Mike Wallace, '60 Minutes' star interviewer, dies

NEW YORK

A CBS spokesman said Wallace died Saturday night at a care facility in New Canaan, Conn., where he lived in recent years.

Wallace was known as a dogged, merciless reporter and interviewer who took on politicians, celebrities and other public figures during his 60-year career.

His reputation was so fearsome that it was often said that the scariest words in the English language were, "Mike Wallace is here to see you."

Until he was slowed by heart surgery as he neared his 90th birthday in 2008, Wallace continued on "60 Minutes" interviewing such subjects as Jack Kevorkian and Roger Clemens. He announced his retirement as a regular correspondent in 2006 but promised to still do occasional reports.

After bowing out as a regular, his later contributions included a 2007 profile of GOP presidential hopeful Mitt Romney, and an interview with Kevorkian, the assisted suicide doctor released from prison in 2007 who died last year.

Wallace was the first man hired when late CBS news producer Don Hewitt put together the staff of "60 Minutes" at its inception in 1968. The show wasn't a hit at first, but it worked its way up to the top 10 in the 1977-78 season and remained there, season after season, with Wallace as one of its mainstays. Among other things, it proved there could be big profits in TV journalism.

The show broke the ground of using "ambush interviews" with reporter and camera crew corralling alleged wrongdoers in parking lots, hallways, wherever a comment might be harvested from someone dodging the reporters' phone calls.

Such tactics were phased out over time - Wallace said they provided drama but not much good information.
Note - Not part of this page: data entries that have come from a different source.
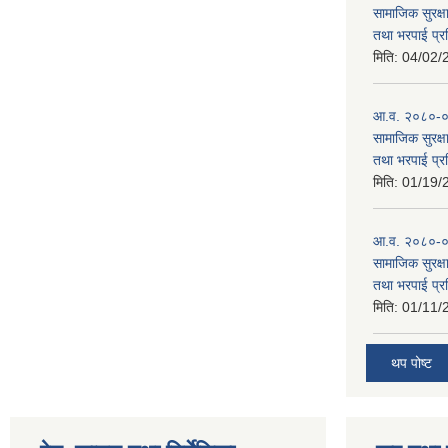
सामाजिक सुरक्षा
तथा भरपाई प्र
मिति:
04/02/
आ.व. २०८०-०८१
सामाजिक सुरक्षा
तथा भरपाई प्र
मिति:
01/19/
आ.व. २०८०-०८
सामाजिक सुरक्षा
तथा भरपाई प्र
मिति:
01/11/
थप पोष्ट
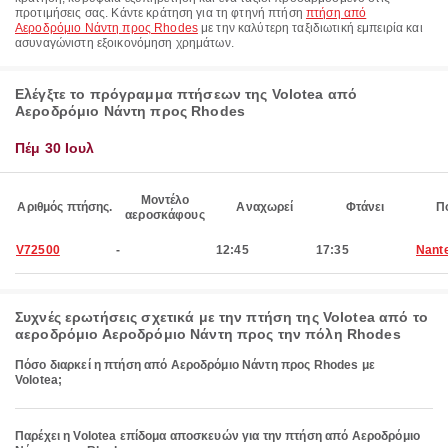
προτιμήσεις σας. Κάντε κράτηση για τη φτηνή πτήση
πτήση από
Αεροδρόμιο Νάντη προς Rhodes
με την καλύτερη ταξιδιωτική εμπειρία και
ασυναγώνιστη εξοικονόμηση χρημάτων.
Ελέγξτε το πρόγραμμα πτήσεων της Volotea από
Αεροδρόμιο Νάντη προς Rhodes
Πέμ 30 Ιουλ
Μοντέλο
Αριθμός πτήσης.
Αναχωρεί
Φτάνει
Π
αεροσκάφους
V72500
-
12:45
17:35
Nant
Συχνές ερωτήσεις σχετικά με την πτήση της Volotea από το
αεροδρόμιο Αεροδρόμιο Νάντη προς την πόλη Rhodes
Πόσο διαρκεί η πτήση από Αεροδρόμιο Νάντη προς Rhodes με
Volotea;
Παρέχει η Volotea επίδομα αποσκευών για την πτήση από Αεροδρόμιο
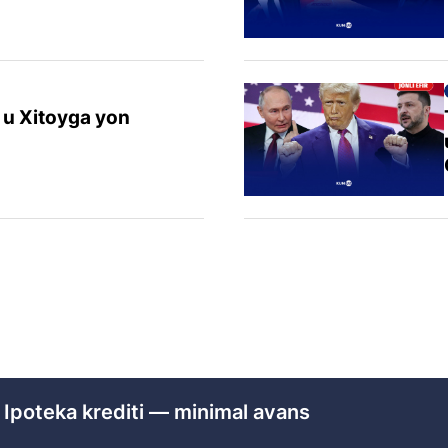
 u Xitoyga yon
 Ipoteka krediti — minimal avans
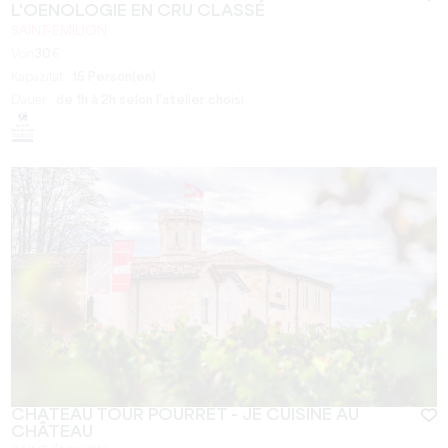
L'OENOLOGIE EN CRU CLASSÉ
SAINT-EMILION
Von
30
€
Kapazität :
15 Person(en)
Dauer :
de 1h à 2h selon l'atelier choisi
CHÂTEAU TOUR POURRET - JE CUISINE AU
CHÂTEAU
It just wasn't his style.

Wallace was a master of the skeptical follow-up question, coaxing his prey with a "forgive me, but ..." or a simple, "come on." He was known to do his homework, spending hours preparing for interviews, and alongside the exposes, "60 Minutes" featured insightful talks with celebrities and world leaders.

Wallace was born Myron Wallace on May 9, 1918, in Brookline, Mass. He began his news career in Chicago in the 1940s, first as radio news writer for the Chicago Sun and then as reporter for WMAQ. He started at CBS in 1951.

He was married four times. In 1986, he wed Mary Yates Wallace, the widow of his close friend and colleague, Ted Yates, who had died in 1967. Besides his wife, Wallace is survived by his son, Chris, a stepdaughter, Pauline Dora, and stepson Eames Yates. His wife declined to comment Sunday.

The Associated Press contributed to this report.